> Task instructions:
1) Which dollar amounts appear in the post about 10G switches? List every one.
2) Do these statements agree with the post about 10G switches? Answer yes or no for each, and quote the words that decide it.
(a) The Quanta T5032 has 32 QSFP+ 40g ports.
(b) unixsurplus.com lists all of its stock on its website.
(c) The Juniper EX4200 units came with a single power supply.
3) Answer these questions from the post about 10G switches:
(a) What country does the reply say the person asking is in?
(b) How many units of the Juniper EX4200 were offered?
(c) According to the post, what does the Quanta T5032 actually use instead of Atom?

> Text section:
Link/model of switch? (Affordable 10G gear that isn't a lucky auction on ebay - link me!)

You say you're in Afghanistan ... so kinda tough for people to ship you switches there.

If you're in US or some bigger country, I'd suggest emailing/contacting unixsurplus.com to give you a list of switches with 10gbs sfp+ ports they have available and more affordable.

They don't list everything they have on their website. Last year around September I asked what they could do in $300 and they had 2 units of Juniper EX4200 EX4200 (24 x 10g SFP+ and 4x1g SFP with two power supplies) for $275  .. specs here : https://www.juniper.net/content/dam/www/assets/datasheets/us/en/switches/ex4200-ethernet-switch-with-vitual-chassis-technology.pdf

Something interesting they have is a Quanta T5032 with 32 QSFP+ 40g ports for $419 : https://unixsurplus.com/quanta-t5032-ly6-switch/ 
Description says it uses Atom but it's PPC : https://www.qct.io/product/index/Switch/Ethernet-Switch/T5000-Series/QuantaMesh-T5032-LY6#specifications

40g to 4 x10g SFP+ DAC cables start from around $40 for the 1 meter versions, so around $10 per 10g port.

> Given records:
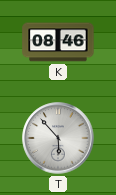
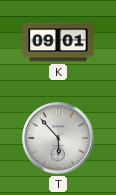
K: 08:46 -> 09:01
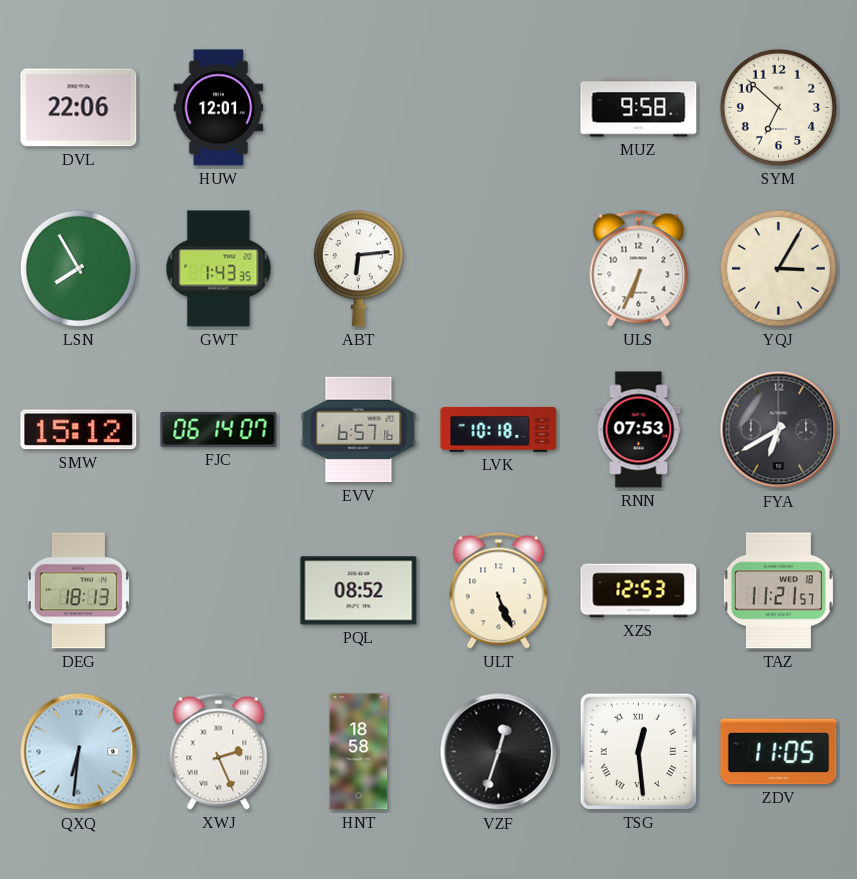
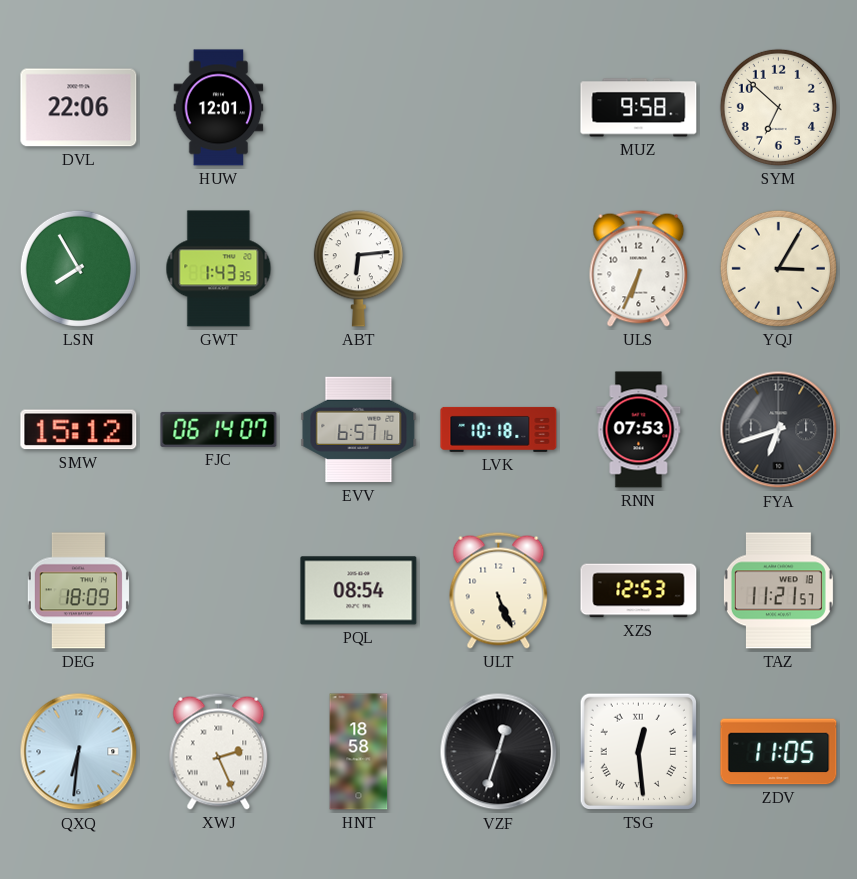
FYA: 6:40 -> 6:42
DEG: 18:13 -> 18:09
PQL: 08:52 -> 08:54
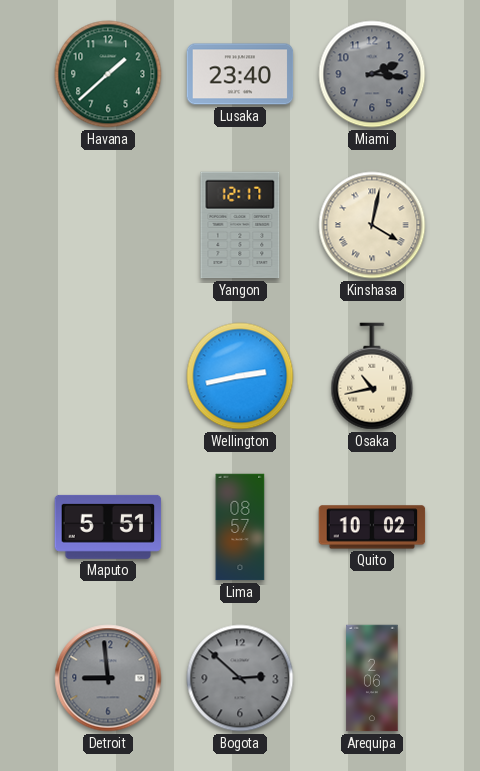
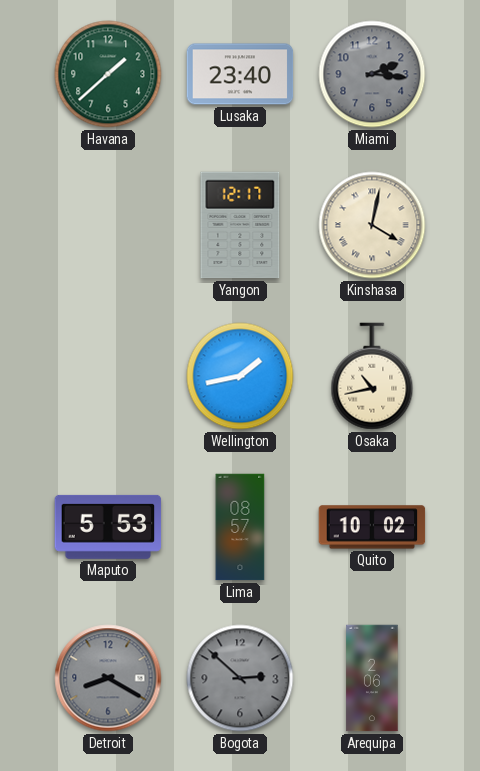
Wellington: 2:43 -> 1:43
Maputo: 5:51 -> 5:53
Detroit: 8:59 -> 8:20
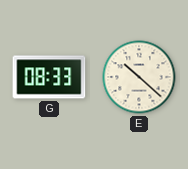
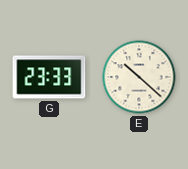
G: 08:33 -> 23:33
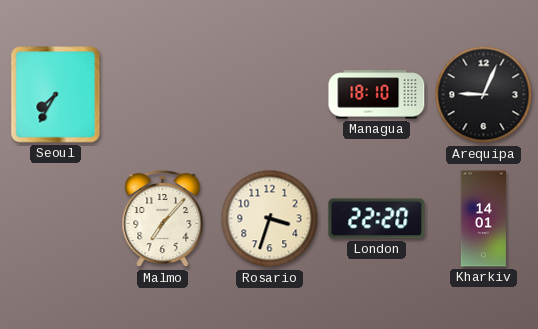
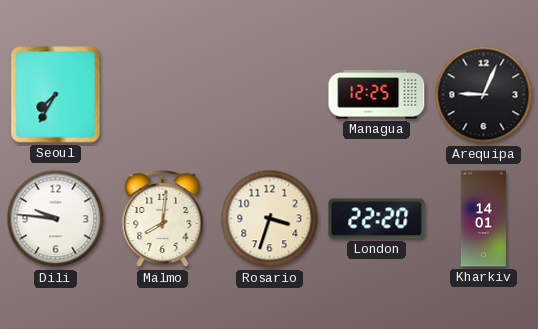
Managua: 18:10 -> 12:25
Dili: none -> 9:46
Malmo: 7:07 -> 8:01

> Results in order:
1) $300, $275, $419, $40, $10

2)
(a) Yes: "a Quanta T5032 with 32 QSFP+ 40g ports for $419"
(b) No: "They don't list everything they have on their website."
(c) No: "with two power supplies"

3)
(a) Afghanistan
(b) 2
(c) PPC